Pentagon will furlough civilians, curtail military operations in shutdown

Pentagon officials are preparing to furlough nearly all of the department’s civilian workforce, severely curtail day-to-day U.S. military operations and bring any plans for new business contracts to a halt if the federal government shuts down next week. 

The shutdown plan, drafted by Deputy Defense Secretary Ashton Carter and released Friday, closely follows the Defense Department contingency blueprint issued by military leaders in anticipation of the last shutdown threat in 2011.

Despite those sharp reductions, department and service leaders will continue to carry out “essential operations in the absence of appropriated funds,” Carter said in a memorandum Friday.

“The department will, of course, continue to prosecute the war in Afghanistan … as well [as] continue many other operations necessary for the safety of human life and protection of property,” Carter said in the Pentagon-wide memo.

On Friday, the Senate voted along party lines to pass a stopgap spending measure lasting until Nov. 15 after removing controversial language to defund ObamaCare.

The 54-44 vote puts the Senate on a collision course with the House, where Speaker John Boehner (R-Ohio) has said the stripped-down bill would not reach the floor.

If Congress does not resolve the impasse by Tuesday, funding will expire, and many government services would be limited.

But merely planning for a potential shutdown is already having a negative impact on the Department of Defense.

“The planning itself is disruptive,” Pentagon Comptroller Robert Hale said Friday. 

Top DOD offices are wasting “thousands of hours of employee time” that could be used to address pressing national security issues facing the United States, Hale told reporters at the Pentagon. 

“I am in triage mode,” Hale said, describing the department’s efforts to prepare for a looming shutdown. 

That said, “I hope we are all wasting our time” in preparing for a shutdown, Hale said, adding that Congress needed to take action immediately. 

Carter listed more than 40 essential Pentagon and service-led activities that would be exempted from a possible government shutdown on Oct. 1.

Nearly all of those activities on the exempted list are “determined to be necessary for national security,” according to Carter.

Aside from combat operations in Afghanistan and elsewhere, the national security missions on the list range from ongoing intelligence operations to maintaining dining halls and gyms “required for readiness” of U.S. forces.

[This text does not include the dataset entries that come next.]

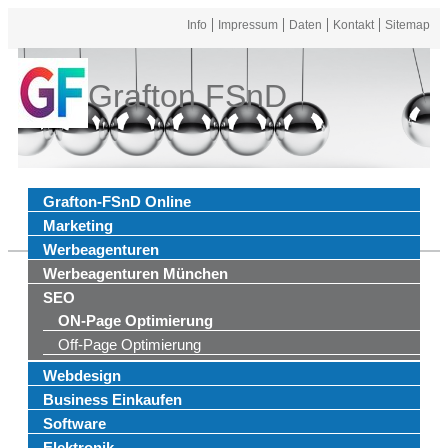
Info
Impressum
Daten
Kontakt
Sitemap
Grafton FSnD
Grafton-FSnD Online
Marketing
Werbeagenturen
Werbeagenturen München
SEO
ON-Page Optimierung
Off-Page Optimierung
Webdesign
Business Einkaufen
Software
Elektronik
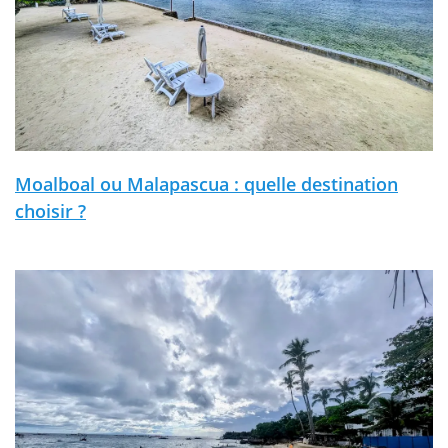
Moalboal ou Malapascua : quelle destination
choisir ?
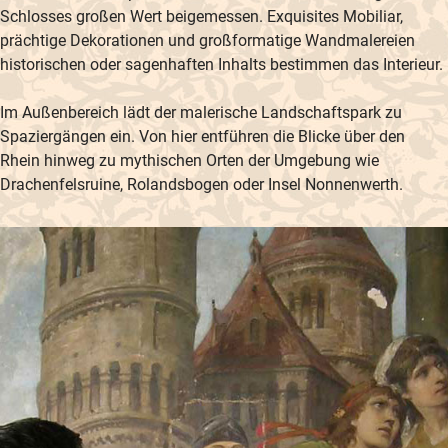
Schlosses großen Wert beigemessen. Exquisites Mobiliar,
prächtige Dekorationen und großformatige Wandmalereien
historischen oder sagenhaften Inhalts bestimmen das Interieur.
Im Außenbereich lädt der malerische Landschaftspark zu
Spaziergängen ein. Von hier entführen die Blicke über den
Rhein hinweg zu mythischen Orten der Umgebung wie
Drachenfelsruine, Rolandsbogen oder Insel Nonnenwerth.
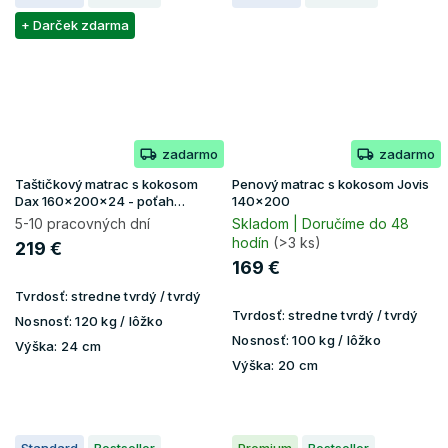
+ Darček zdarma
zadarmo
zadarmo
Taštičkový matrac s kokosom
Penový matrac s kokosom Jovis
Dax 160x200x24 - poťah
140x200
Lavender
5-10 pracovných dní
Skladom | Doručíme do 48
hodín
(>3 ks)
219 €
169 €
Tvrdosť:
stredne tvrdý / tvrdý
Tvrdosť:
stredne tvrdý / tvrdý
Nosnosť:
120 kg / lôžko
Nosnosť:
100 kg / lôžko
Výška:
24 cm
Výška:
20 cm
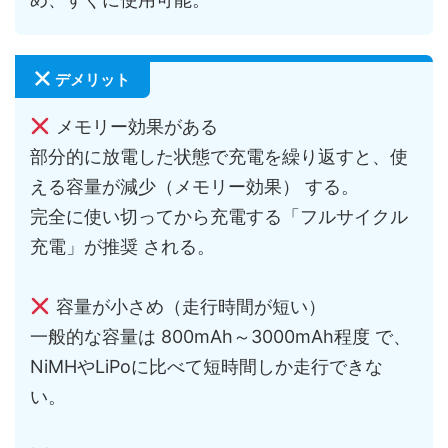
デメリット
メモリー効果がある
部分的に放電した状態で充電を繰り返すと、使
える容量が減少（メモリー効果） する。
完全に使い切ってから充電する「フルサイクル
充電」が推奨 される。
容量が小さめ（走行時間が短い）
一般的な容量は 800mAh～3000mAh程度 で、
NiMHやLiPoに比べて短時間しか走行できな
い。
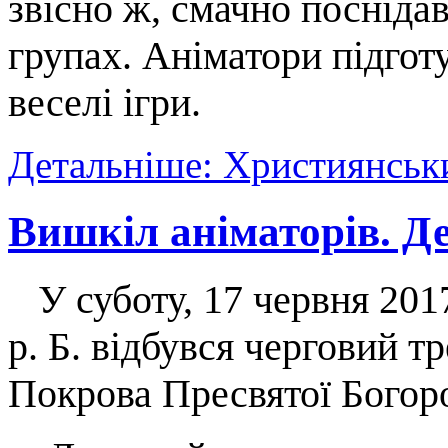
звісно ж, смачно посніда
групах. Аніматори підготу
веселі ігри.
Детальніше: Християнськи
Вишкіл аніматорів. Де
У суботу, 17 червня 201
р. Б. відбувся черговий т
Покрова Пресвятої Богор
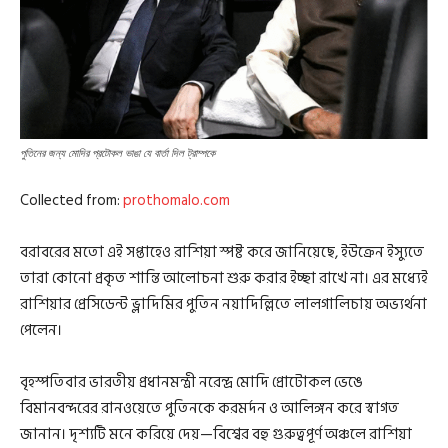
পুতিনের জন্য মোদির প্রটোকল ভাঙা যে বার্তা দিল ট্রাম্পকে
Collected from:
prothomalo.com
বরাবরের মতো এই সপ্তাহেও রাশিয়া স্পষ্ট করে জানিয়েছে, ইউক্রেন ইস্যুতে
তারা কোনো প্রকৃত শান্তি আলোচনা শুরু করার ইচ্ছা রাখে না। এর মধ্যেই
রাশিয়ার প্রেসিডেন্ট ভ্লাদিমির পুতিন নয়াদিল্লিতে লালগালিচায় অভ্যর্থনা
পেলেন।
বৃহস্পতিবার ভারতীয় প্রধানমন্ত্রী নরেন্দ্র মোদি প্রোটোকল ভেঙে
বিমানবন্দরের রানওয়েতে পুতিনকে করমর্দন ও আলিঙ্গন করে স্বাগত
জানান। দৃশ্যটি মনে করিয়ে দেয়—বিশ্বের বহু গুরুত্বপূর্ণ অঞ্চলে রাশিয়া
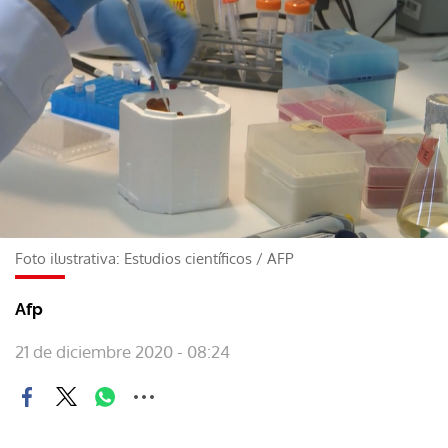
Foto ilustrativa: Estudios científicos
/
AFP
Afp
21 de diciembre 2020 - 08:24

Should the White House order combat operations, such as military action in Syria, that mission and others would also be exempted from the effects of a shutdown, Hale added. 

As a result, all U.S. service members “will continue to report for duty,” even if the federal government shutters its doors on Monday.

Those soldiers, sailors, airmen and Marines will carry out their assigned jobs, as well as pick up additional work left behind by furloughed civilians, according to the Pentagon guidance.

“A minimum number of civilian employees may be retained as needed,” but only to oversee the shutdown of those day-to-day operations deemed unnecessary by Defense Department leaders.

Roughly 400,000 civilian employees — half of the entire civilian workforce — would be sent home from the Pentagon and other DOD installations as a result of a shutdown, Hale said. 

“I would expect [civilian furloughs] to be in that vicinity,” Hale added. 

Pay for civilians who are furloughed would come only if Congress passed a law approving it, Pentagon press secretary George Little said last week.

While service members would continue to work in the event of a shutdown, their paychecks would be delayed until the shutdown ends.

However, Carter and Defense Secretary Chuck Hagel held out hope congressional lawmakers would be able to reach an eleventh-hour deal to avoid a shutdown.

“Secretary [Hagel] and I hope the Department of Defense will receive a [continuing resolution]” before the Oct. 1 deadline, Carter said.

Friday’s Pentagon guidance “is intended to support prudent planning” for a shutdown, and not in anticipation of a guaranteed outcome, he added.

— This story was originally posted at 2:11 p.m. and has been updated.